There are a couple of maned wolves at Banham Zoo in Norfolk.


----------



## bothrops (Jan 7, 2007)

A quick google search found Maned wolf at:

Exmoor
Banham
Paignton
Colchester
Edinburgh



A google for 'kermode bears captivity' finds an article about 'Clover' which seems to be the only known captive spirit bear in the world is British Columbia.


:2thumb:


----------



## feorag (Jul 31, 2007)

Galloway Wildlife Park in Kirkudbright also have maned wolves.

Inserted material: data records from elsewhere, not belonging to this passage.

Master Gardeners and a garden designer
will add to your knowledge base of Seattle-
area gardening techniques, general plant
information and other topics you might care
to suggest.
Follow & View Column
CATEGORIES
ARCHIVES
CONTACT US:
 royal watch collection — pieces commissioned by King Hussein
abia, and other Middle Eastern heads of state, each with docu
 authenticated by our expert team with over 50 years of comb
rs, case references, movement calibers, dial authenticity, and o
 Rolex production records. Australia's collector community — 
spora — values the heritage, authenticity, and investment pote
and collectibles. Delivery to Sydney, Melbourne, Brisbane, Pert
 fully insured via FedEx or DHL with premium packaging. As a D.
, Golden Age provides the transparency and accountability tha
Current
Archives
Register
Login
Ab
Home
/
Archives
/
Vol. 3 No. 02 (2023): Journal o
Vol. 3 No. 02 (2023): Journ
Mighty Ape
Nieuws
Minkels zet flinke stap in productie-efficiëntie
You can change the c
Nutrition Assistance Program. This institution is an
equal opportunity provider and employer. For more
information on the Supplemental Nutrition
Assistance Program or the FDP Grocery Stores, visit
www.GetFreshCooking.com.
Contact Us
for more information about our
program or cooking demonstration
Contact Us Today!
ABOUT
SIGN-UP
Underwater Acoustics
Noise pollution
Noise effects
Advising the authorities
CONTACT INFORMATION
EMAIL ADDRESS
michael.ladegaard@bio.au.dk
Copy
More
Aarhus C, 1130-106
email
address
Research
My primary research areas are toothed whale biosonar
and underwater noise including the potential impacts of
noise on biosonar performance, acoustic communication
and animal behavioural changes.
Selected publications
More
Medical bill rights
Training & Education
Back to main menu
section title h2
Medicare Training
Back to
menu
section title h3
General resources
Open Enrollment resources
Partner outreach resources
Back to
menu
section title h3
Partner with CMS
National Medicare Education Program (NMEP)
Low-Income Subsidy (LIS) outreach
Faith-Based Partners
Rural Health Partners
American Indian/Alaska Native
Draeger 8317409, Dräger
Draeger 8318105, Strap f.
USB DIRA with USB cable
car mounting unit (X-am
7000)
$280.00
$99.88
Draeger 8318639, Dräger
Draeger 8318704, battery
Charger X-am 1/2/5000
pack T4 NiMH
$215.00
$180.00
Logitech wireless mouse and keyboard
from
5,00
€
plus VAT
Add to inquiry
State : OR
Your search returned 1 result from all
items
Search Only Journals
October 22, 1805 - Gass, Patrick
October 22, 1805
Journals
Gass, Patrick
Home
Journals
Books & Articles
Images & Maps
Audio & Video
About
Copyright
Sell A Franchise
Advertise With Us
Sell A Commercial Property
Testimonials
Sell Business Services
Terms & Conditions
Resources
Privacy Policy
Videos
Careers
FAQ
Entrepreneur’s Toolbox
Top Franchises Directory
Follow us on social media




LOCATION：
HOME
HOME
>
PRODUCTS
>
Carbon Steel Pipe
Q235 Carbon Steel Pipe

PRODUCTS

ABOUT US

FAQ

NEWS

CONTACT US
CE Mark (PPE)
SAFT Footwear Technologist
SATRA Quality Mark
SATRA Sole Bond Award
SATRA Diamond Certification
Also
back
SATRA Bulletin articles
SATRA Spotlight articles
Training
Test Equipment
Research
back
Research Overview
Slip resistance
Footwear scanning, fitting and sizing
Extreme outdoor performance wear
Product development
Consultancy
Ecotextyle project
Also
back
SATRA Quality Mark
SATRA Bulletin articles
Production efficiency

They aren't a big zoo or a big wildlife park, they're small and concentrate a lot on conservation, but they do have them if you are ever up in Scotland


----------



## RiverTam (Jul 13, 2013)

Fox-on-stilts :flrt:! They have them at Edinburgh zoo as has already been mentioned, very cute they are too but maybe a bit far for you.


----------



## Turaco (Jul 24, 2013)

A bit of a journey but a worthwhile one...go to Jersey Zoo. They have Maned wolves there too and it's a damn good zoo. 
x x


----------



## anthony reilly (Jan 16, 2010)

Chester zoo did have them but not sure if they have them anymore not been for a while, atleast you could go and check and its not that far from you


----------



## bothrops (Jan 7, 2007)

anthony reilly said:


> Chester zoo did have them but not sure if they have them anymore not been for a while, atleast you could go and check and its not that far from you


I think the maned wolf aren't at Chester anymore - the butterfly house is where their enclosure used to be.


----------



## cekaelta (Mar 19, 2013)

None in Edinburgh anymore sadly, left quite a while ago, maybe a year or more.


----------



## eoj89 (Jun 20, 2013)

bothrops said:


> I think the maned wolf aren't at Chester anymore - the butterfly house is where their enclosure used to be.


The maned wolves aren't at Chester anymore, you're right. Although, the butterfly house was one of my favourite exhibits :Na_Na_Na_Na:


----------



## stubeanz (Mar 28, 2007)

Apparently maned wolf are found at 

Exmoor Zoological Park
Banham Zoo
Hammerton zoo
Paignton zoo
Rare Species Conservation Centre ... Maybe? 
Shepreth Wildlife Park
Durrell Wildlife Conservation Trust
Belfast zoo
Galloway Wildlife Conservation Park


----------



## eoj89 (Jun 20, 2013)

stubeanz said:


> Apparently maned wolf are found at
> 
> Exmoor Zoological Park
> Banham Zoo
> ...


ahhh i've always wanted to visit belfast zoo so i may have a trip down there once i have a bit of money :flrt:


----------



## DAZWIDD (Feb 9, 2009)

If you do go to Belfast zoo take your hiking boots, it is quite steep (built on a hill side) and I hope you like monkeys!


----------